= WORK REQUIRED =
Return the lines from the one that contains "6,000 to 8,000" to the one that contains "True or false: DK", both included, and reproduce them with no changes.

= EXERCISE DATA =
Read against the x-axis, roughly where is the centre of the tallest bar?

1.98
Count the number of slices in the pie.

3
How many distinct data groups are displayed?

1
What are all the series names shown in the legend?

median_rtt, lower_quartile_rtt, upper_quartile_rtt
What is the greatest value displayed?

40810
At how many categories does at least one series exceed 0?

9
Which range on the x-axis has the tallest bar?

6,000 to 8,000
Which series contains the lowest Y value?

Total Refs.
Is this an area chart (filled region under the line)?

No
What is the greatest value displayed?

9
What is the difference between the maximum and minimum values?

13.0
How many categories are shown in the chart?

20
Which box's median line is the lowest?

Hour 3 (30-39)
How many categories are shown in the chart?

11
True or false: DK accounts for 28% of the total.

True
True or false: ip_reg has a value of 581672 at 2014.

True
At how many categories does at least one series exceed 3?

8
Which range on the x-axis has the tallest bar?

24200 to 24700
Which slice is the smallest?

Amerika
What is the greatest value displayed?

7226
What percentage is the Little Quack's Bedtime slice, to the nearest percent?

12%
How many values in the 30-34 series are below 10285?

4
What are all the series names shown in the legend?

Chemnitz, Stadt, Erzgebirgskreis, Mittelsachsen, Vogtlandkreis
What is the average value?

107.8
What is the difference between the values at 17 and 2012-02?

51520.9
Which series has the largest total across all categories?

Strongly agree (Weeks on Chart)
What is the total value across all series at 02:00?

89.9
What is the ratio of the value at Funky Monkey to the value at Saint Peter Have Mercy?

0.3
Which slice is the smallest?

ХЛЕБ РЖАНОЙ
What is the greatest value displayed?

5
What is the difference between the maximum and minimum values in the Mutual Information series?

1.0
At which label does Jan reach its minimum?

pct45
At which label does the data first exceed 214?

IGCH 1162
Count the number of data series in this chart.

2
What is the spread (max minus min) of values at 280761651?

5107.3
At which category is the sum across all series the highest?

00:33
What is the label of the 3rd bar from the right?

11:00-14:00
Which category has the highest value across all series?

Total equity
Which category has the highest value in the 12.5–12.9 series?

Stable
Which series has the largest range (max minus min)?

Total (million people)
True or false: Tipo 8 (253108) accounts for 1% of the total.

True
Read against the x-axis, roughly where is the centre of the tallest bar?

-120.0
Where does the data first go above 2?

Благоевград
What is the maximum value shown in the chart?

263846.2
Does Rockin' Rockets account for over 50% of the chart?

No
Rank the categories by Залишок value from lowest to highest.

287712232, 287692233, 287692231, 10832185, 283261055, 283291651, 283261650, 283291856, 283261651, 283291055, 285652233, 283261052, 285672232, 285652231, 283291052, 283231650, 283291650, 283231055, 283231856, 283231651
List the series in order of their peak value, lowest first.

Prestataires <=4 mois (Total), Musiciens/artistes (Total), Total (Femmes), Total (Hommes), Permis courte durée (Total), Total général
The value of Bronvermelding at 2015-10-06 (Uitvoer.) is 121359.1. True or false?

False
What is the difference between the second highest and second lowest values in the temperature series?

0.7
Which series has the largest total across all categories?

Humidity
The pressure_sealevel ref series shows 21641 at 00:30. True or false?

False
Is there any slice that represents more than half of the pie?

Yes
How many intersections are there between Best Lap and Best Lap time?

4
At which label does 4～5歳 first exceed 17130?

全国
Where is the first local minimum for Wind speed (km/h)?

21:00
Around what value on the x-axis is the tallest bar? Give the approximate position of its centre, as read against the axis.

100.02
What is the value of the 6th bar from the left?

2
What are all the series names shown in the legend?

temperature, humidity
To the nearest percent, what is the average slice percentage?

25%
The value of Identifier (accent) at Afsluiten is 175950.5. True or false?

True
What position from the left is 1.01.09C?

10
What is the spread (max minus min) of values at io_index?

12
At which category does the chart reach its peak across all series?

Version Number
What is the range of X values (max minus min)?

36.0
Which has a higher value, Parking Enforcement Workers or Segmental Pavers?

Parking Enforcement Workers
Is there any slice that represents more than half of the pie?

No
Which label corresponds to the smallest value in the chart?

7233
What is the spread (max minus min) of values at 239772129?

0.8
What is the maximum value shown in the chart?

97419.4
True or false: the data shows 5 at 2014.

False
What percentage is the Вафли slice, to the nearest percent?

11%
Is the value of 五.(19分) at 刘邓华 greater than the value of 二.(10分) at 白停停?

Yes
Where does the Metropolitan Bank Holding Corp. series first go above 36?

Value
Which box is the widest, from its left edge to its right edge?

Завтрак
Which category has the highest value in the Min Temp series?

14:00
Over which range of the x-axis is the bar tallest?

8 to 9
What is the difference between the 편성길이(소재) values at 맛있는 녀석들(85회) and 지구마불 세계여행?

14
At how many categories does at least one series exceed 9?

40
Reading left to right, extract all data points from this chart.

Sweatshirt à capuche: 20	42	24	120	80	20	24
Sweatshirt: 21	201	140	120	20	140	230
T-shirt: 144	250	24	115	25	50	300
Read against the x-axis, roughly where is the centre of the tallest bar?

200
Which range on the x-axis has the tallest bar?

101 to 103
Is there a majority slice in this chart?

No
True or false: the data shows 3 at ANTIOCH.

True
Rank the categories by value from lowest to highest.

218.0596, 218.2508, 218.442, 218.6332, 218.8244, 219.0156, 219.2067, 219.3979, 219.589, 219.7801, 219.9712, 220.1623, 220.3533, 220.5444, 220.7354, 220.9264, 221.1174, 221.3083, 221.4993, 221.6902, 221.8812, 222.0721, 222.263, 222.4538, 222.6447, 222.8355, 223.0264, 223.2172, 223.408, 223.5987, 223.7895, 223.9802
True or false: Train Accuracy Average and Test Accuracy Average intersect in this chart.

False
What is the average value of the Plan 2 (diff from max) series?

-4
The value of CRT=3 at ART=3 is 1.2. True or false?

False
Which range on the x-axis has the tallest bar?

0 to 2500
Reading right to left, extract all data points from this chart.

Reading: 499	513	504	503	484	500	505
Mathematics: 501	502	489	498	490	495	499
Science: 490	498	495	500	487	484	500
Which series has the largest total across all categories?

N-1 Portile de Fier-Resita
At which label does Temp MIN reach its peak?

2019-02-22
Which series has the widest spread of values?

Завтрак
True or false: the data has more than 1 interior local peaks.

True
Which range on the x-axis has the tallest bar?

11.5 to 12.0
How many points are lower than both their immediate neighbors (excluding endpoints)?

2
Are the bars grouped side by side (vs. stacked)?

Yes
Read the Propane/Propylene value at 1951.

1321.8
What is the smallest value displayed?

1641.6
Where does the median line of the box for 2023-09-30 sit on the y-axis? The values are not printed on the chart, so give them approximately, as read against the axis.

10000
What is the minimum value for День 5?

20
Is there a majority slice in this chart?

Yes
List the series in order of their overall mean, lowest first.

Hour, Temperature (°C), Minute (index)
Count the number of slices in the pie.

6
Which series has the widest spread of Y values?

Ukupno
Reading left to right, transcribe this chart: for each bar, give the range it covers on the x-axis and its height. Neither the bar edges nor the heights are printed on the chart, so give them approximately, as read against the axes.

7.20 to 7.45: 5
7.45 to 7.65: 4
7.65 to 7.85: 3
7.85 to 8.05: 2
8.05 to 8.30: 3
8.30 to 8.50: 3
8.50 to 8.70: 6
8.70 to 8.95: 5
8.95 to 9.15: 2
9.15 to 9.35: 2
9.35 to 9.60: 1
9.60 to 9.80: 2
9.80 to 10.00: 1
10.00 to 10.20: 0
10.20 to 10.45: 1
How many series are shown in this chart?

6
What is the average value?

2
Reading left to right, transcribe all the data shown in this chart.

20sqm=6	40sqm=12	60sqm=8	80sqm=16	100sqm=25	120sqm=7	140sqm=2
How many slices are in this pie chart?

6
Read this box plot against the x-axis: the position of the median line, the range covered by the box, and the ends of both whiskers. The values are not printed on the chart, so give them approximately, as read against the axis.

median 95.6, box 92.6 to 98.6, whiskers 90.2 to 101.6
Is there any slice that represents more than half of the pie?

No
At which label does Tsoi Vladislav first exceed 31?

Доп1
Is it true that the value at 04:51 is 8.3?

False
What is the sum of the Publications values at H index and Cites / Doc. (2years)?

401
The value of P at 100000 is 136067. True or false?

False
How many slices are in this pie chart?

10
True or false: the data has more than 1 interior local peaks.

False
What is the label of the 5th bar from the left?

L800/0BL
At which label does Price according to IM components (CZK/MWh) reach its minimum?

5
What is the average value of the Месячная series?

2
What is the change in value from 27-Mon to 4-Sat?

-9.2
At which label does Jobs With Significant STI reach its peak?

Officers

= SOLUTION FOR THIS PROBLEM =
6,000 to 8,000
Which series contains the lowest Y value?

Total Refs.
Is this an area chart (filled region under the line)?

No
What is the greatest value displayed?

9
What is the difference between the maximum and minimum values?

13.0
How many categories are shown in the chart?

20
Which box's median line is the lowest?

Hour 3 (30-39)
How many categories are shown in the chart?

11
True or false: DK accounts for 28% of the total.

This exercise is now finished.